Seminar by Mainak Chaudhuri

The Impact of Negative Acknowledgments in Shared Memory Scientific Applications

Mainak Chaudhuri
Computer Systems Laboratory
Cornell University
Ithaca, New York, USA
Date: Wednesday, October 8, 2003
Time: 2:30 PM
Venue: CS-101

Abstract

Negative ACKnowledgments (NACKs) and subsequent retries, used to resolve races and to enforce a total order among shared memory accesses in distributed shared memory (DSM) multiprocessors, not only introduce extra network traffic and contention, but also increase node controller occupancy, especially at the home. In this seminar, we present possible protocol optimizations to minimize these retries and offer a thorough study of the performance effects of these messages on six scalable scientific applications running on 64-node systems and larger. To eliminate NACKs we present a mechanism to queue pending requests at the main memory of the home node and augment it with a novel technique of combining pending read requests, thereby accelerating the parallel execution for 64 nodes by as much as 41% (a speedup of 1.41) compared to a modified version of the SGI Origin 2000 protocol.
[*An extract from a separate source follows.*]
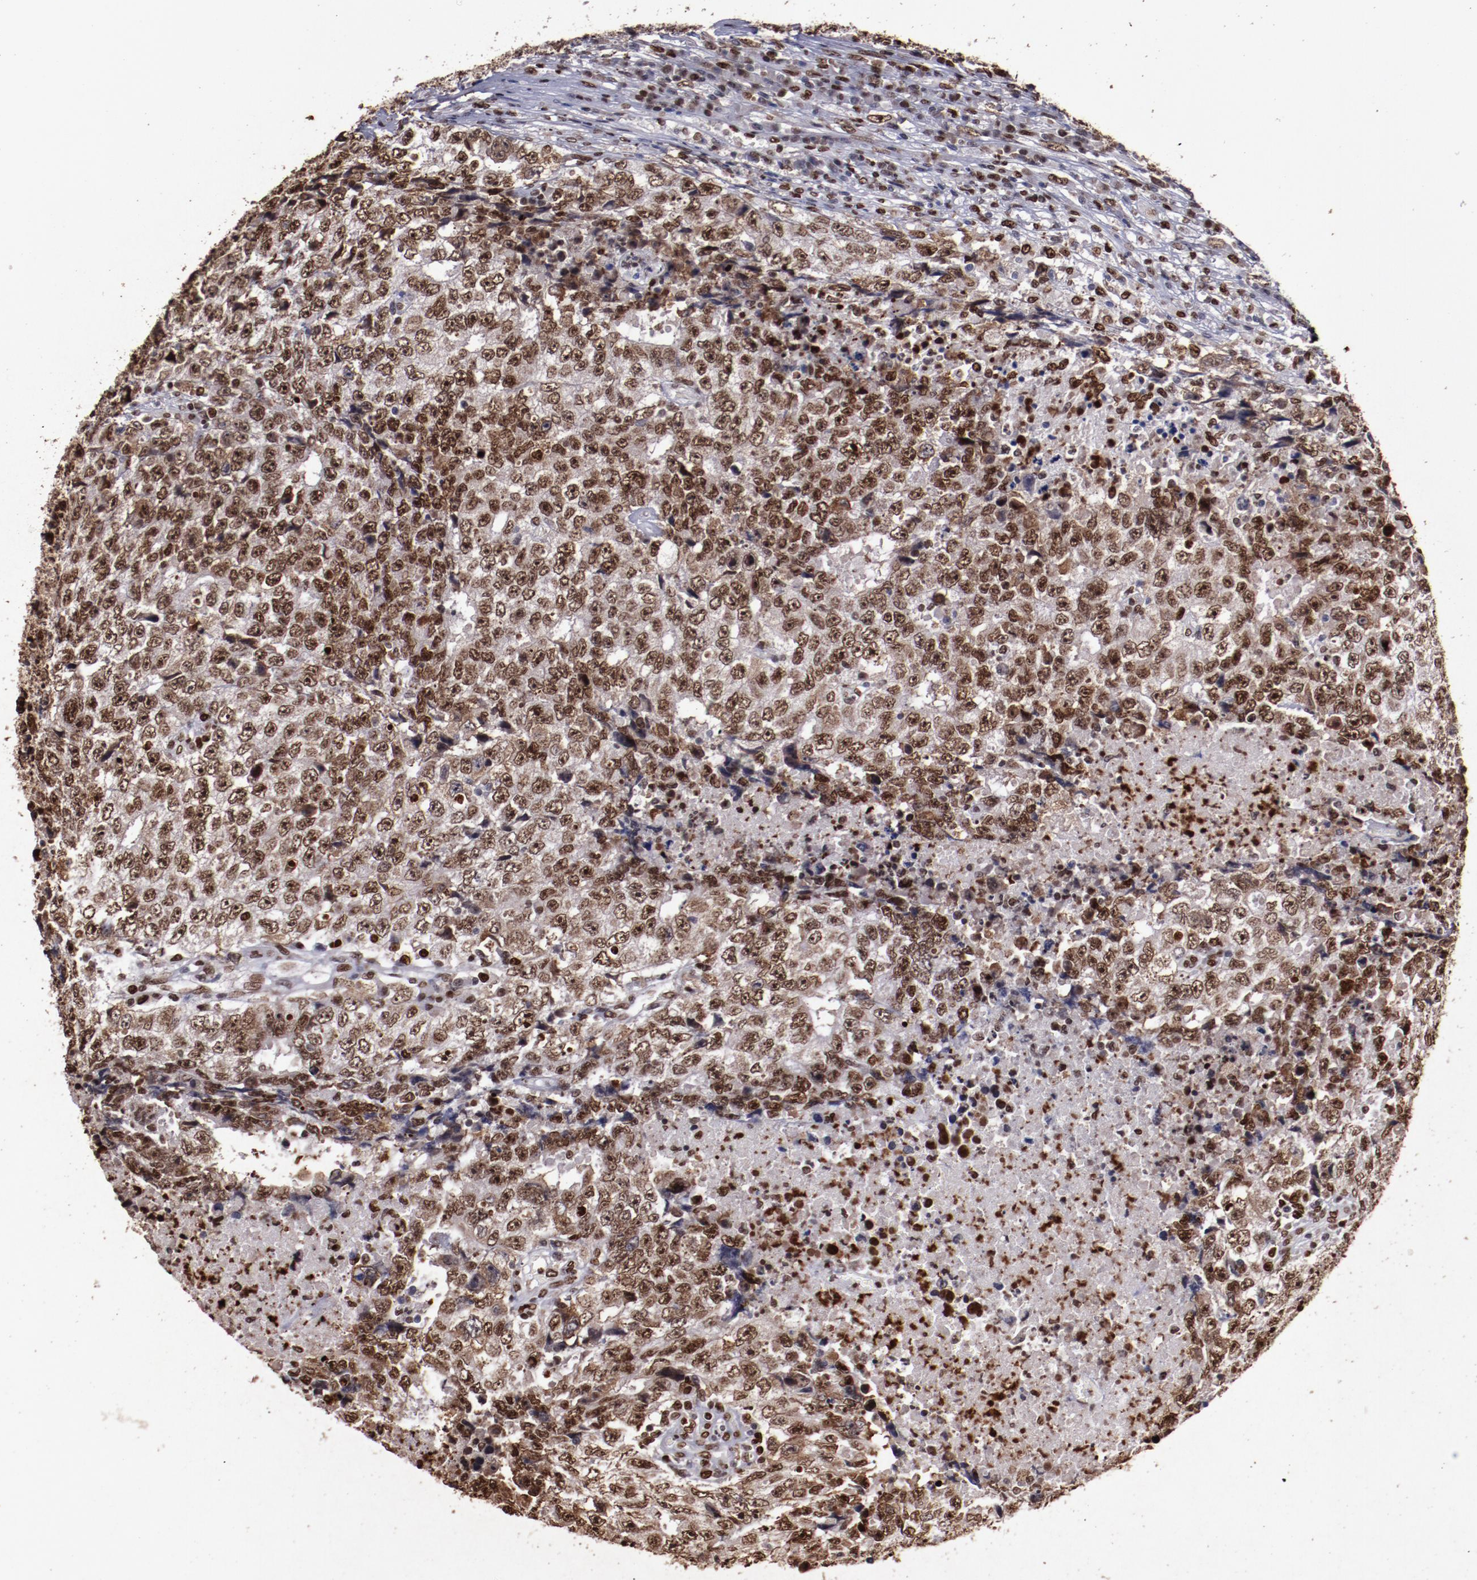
{"staining": {"intensity": "moderate", "quantity": ">75%", "location": "nuclear"}, "tissue": "testis cancer", "cell_type": "Tumor cells", "image_type": "cancer", "snomed": [{"axis": "morphology", "description": "Necrosis, NOS"}, {"axis": "morphology", "description": "Carcinoma, Embryonal, NOS"}, {"axis": "topography", "description": "Testis"}], "caption": "The immunohistochemical stain shows moderate nuclear positivity in tumor cells of testis cancer tissue. (Brightfield microscopy of DAB IHC at high magnification).", "gene": "APEX1", "patient": {"sex": "male", "age": 19}}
We further design and evaluate a protocol by combining this mechanism with a technique that we call write string forwarding, used in the AlphaServer GS320 and Piranha systems. We find that without careful design considerations, especially regarding atomic read-modify-write operations, this aggressive write forwarding can hurt performance. We identify and evaluate the necessary micro-architectural support to solve this problem. We compare the performance of these novel NACK-free protocols with a base bitvector protocol, a modified version of the SGI Origin 2000 protocol, and a NACK-free protocol that uses dirty sharing and write string forwarding as in the Piranha system. To understand the effects of network speed and topology the evaluation is carried out on three network configurations.

About the speaker

Mainak Chaudhuri is a PhD candidate in Computer Architecture in the School of Electrical and Computer Engineering at Cornell University. He holds a Bachelor of Technology in Electronics and Electrical Communication Engineering from the Indian Institute of Technology, Kharagpur (1999) and a Master of Science in Electrical and Computer Engineering from Cornell University (2001). His research interests include micro-architecture, parallel computer architecture, cache coherence protocol design and cache-conscious parallel algorithms for scientific computation.